The sergeant who amended Crist’s report was found by investigators to have been dishonest. Such a finding would normally require the department to make the investigation public under SB 1421, a 2018 law that requires California law enforcement agencies to make certain internal affairs reports public. When the Union-Tribune could not locate the report online, a sheriff’s department spokeswoman said that the dishonesty finding had been downgraded to a lesser charge, something that was not reflected in the internal affairs report itself. She also declined to comment on the lawsuit.
After deputies had secured Suarez to a gurney, they cut off her clothes and then used the scissors to cut off Suarez’s long acrylic nails, leaving jagged edges. She was placed in a safety cell — an empty room with a hole in the floor for a toilet.
According to court documents, surveillance video shows that, once in the cell, Suarez “can be seen making violent gestures with her fingers near her eyes.”
Twenty minutes later, Suarez began removing her right eye. Video shows a deputy, Jessica Castner, stopping at the cell window and watching for 10 seconds. Castner confirmed in an incident report that she saw Suarez’s right eyeball fall to the floor.
The video shows Wilson standing two feet from the cell door.
“Defendant Castner turned to defendant Wilson and informed her that Tanya’s right eyeball just fell out,” Pena wrote in the recent court filing. “Defendant Wilson instructed Defendant Castner to ‘get the (restraint) chair.’”
Neither woman took any action, Pena said, like entering the cell or knocking on the window to get Suarez’s attention.
“Surveillance footage shows Wilson never so much as approached the safety cell door despite knowing Tanya was going for her second eyeball,” Pena wrote. “Footage shows Defendant Wilson failed to order other deputies to intervene and failed to intervene herself. Instead, footage depicts Wilson walking to the back of the hallway as Tanya was removing her second eyeball.”

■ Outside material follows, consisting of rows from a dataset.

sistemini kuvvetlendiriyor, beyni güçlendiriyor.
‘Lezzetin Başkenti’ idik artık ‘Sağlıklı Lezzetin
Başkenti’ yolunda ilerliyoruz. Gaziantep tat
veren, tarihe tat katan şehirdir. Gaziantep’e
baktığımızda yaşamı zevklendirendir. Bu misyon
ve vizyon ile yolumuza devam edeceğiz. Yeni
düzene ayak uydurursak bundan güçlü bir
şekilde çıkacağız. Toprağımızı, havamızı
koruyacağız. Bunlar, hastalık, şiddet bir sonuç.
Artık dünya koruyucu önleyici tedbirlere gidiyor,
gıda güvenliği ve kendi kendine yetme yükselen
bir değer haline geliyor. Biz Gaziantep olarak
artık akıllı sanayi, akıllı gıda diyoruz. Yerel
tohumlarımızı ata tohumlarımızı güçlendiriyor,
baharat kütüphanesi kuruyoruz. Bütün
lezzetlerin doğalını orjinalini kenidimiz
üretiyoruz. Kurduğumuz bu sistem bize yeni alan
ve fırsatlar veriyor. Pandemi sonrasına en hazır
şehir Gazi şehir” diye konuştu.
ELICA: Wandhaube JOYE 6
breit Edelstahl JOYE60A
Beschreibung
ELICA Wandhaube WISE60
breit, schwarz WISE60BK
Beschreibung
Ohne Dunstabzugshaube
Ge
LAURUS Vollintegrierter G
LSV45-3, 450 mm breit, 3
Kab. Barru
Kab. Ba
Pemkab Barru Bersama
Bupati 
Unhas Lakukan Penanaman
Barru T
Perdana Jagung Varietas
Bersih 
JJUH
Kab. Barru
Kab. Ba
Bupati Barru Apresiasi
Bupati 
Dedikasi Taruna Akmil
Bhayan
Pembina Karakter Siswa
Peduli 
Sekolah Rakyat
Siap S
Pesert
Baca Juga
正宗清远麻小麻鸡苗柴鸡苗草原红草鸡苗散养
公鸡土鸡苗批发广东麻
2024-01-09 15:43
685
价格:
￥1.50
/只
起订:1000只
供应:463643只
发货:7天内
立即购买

In a motion filed with the court earlier this month, Pena asked federal Judge William Q. Hayes for permission to amend the lawsuit complaint to add Wilson as a defendant and add a claim for supervisory liability — a higher level of liability, Pena said, “because the more you know, the more responsibility you have to intervene.”

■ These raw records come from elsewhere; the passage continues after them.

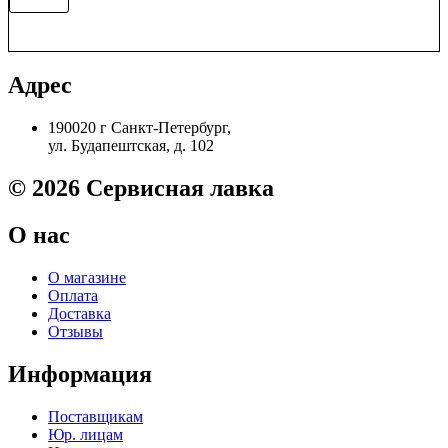
товара
RM2-
1256-
film
Tермопленка
Адрес
металл.
HP
190020 г Санкт-Петербург,
M608/M609
ул. Будапештская, д. 102
S'tech
© 2026 Сервисная лавка
О нас
О магазине
Оплата
Доставка
Отзывы
Информация
Поставщикам
Юр. лицам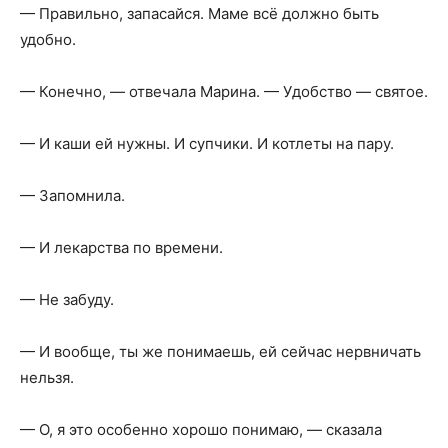
— Правильно, запасайся. Маме всё должно быть
удобно.
— Конечно, — отвечала Марина. — Удобство — святое.
— И каши ей нужны. И супчики. И котлеты на пару.
— Запомнила.
— И лекарства по времени.
— Не забуду.
— И вообще, ты же понимаешь, ей сейчас нервничать
нельзя.
— О, я это особенно хорошо понимаю, — сказала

The internal affairs investigation is new evidence, Pena writes, that “answers the fundamental question: Who refused to place Ms. Suarez in the (restraint) chair?”
Pena describes Wilson’s actions as amounting to “deliberate indifference,” a legal standard that carries more weight than a negligence claim and means an official chose to disregard the serious consequences of their actions.
“Watch Commander Wilson’s refusal to restrain Ms. Suarez inside the safety cell, while knowing she had just attempted to gouge out her eyes and was screaming while restrained on the gurney, was unreasonable and deliberately indifferent to Ms. Suarez’s medical needs,” Pena wrote.
Attorneys for the defendants will have a chance to respond to Pena’s motion; Hayes will issue a ruling in mid-August.